Items from a data source
═══
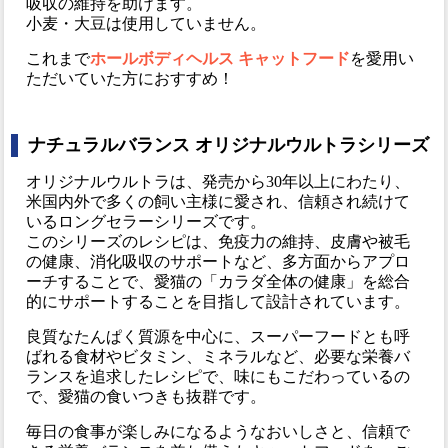
吸収の維持を助けます。
小麦・大豆は使用していません。
これまで
ホールボディヘルス キャットフード
を愛用い
ただいていた方におすすめ！
ナチュラルバランス オリジナルウルトラシリーズ
オリジナルウルトラは、発売から30年以上にわたり、
米国内外で多くの飼い主様に愛され、信頼され続けて
いるロングセラーシリーズです。
このシリーズのレシピは、免疫力の維持、皮膚や被毛
の健康、消化吸収のサポートなど、多方面からアプロ
ーチすることで、愛猫の「カラダ全体の健康」を総合
的にサポートすることを目指して設計されています。
良質なたんぱく質源を中心に、スーパーフードとも呼
ばれる食材やビタミン、ミネラルなど、必要な栄養バ
ランスを追求したレシピで、味にもこだわっているの
で、愛猫の食いつきも抜群です。
毎日の食事が楽しみになるようなおいしさと、信頼で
═══
Prompt
Please copy the line that contains "の健康、消化吸収のサポートなど、多方面からアプロ" and each line after it through the end of the records, exactly, and no other lines.

Your response
の健康、消化吸収のサポートなど、多方面からアプロ
ーチすることで、愛猫の「カラダ全体の健康」を総合
的にサポートすることを目指して設計されています。
良質なたんぱく質源を中心に、スーパーフードとも呼
ばれる食材やビタミン、ミネラルなど、必要な栄養バ
ランスを追求したレシピで、味にもこだわっているの
で、愛猫の食いつきも抜群です。
毎日の食事が楽しみになるようなおいしさと、信頼で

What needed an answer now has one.